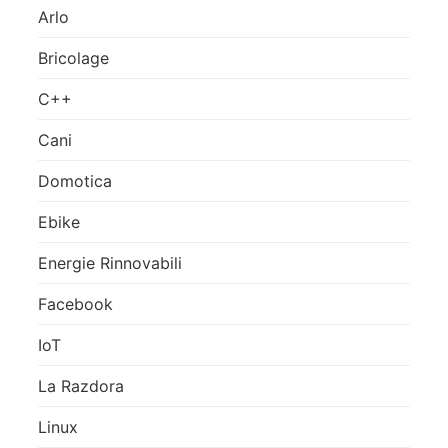
Arlo
Bricolage
C++
Cani
Domotica
Ebike
Energie Rinnovabili
Facebook
IoT
La Razdora
Linux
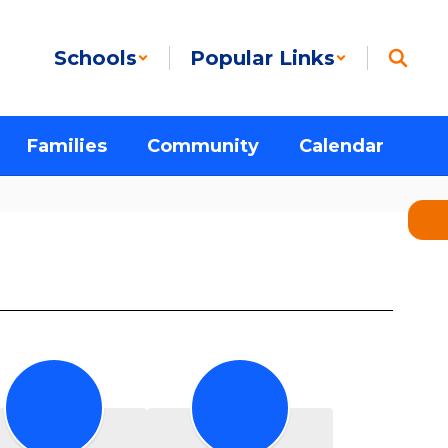
Schools
Popular Links
Families
Community
Calendar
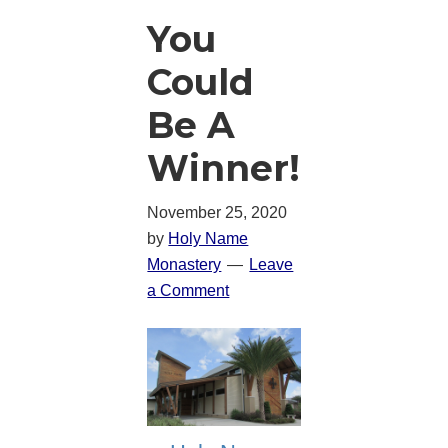
You
Could
Be A
Winner!
November 25, 2020
by
Holy Name
Monastery
Leave
a Comment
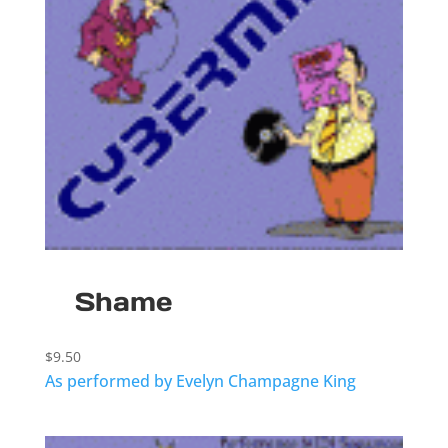
Shame
$
9.50
As performed by Evelyn Champagne King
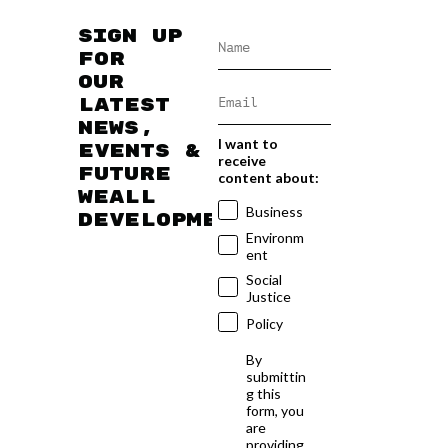
Sign up
for
our
latest
news,
I want to
events &
receive
future
content about:
WEAll
Business
developments
Environm
ent
Social
Justice
Policy
By
submittin
g this
form, you
are
providing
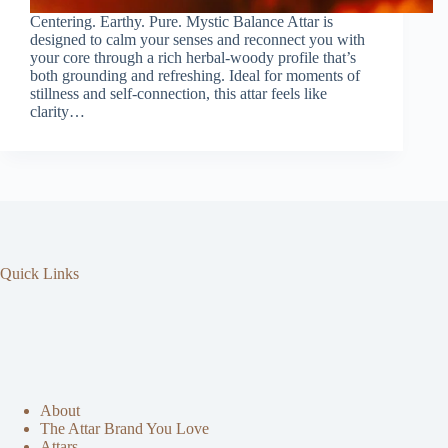
Centering. Earthy. Pure. Mystic Balance Attar is
designed to calm your senses and reconnect you with
your core through a rich herbal-woody profile that’s
both grounding and refreshing. Ideal for moments of
stillness and self-connection, this attar feels like
clarity…
Quick Links
About
The Attar Brand You Love
Attars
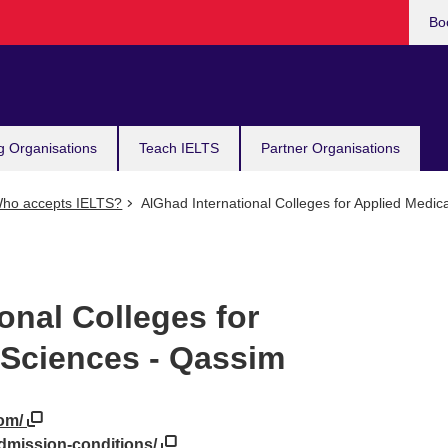
Bo
g Organisations
Teach IELTS
Partner Organisations
ho accepts IELTS?
AlGhad International Colleges for Applied Medic
onal Colleges for
 Sciences - Qassim
com/
admission-conditions/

* * *

Required work:
Go through the lines above. Select every one that has the string "Organisations".

Written solution:
g Organisations
Partner Organisations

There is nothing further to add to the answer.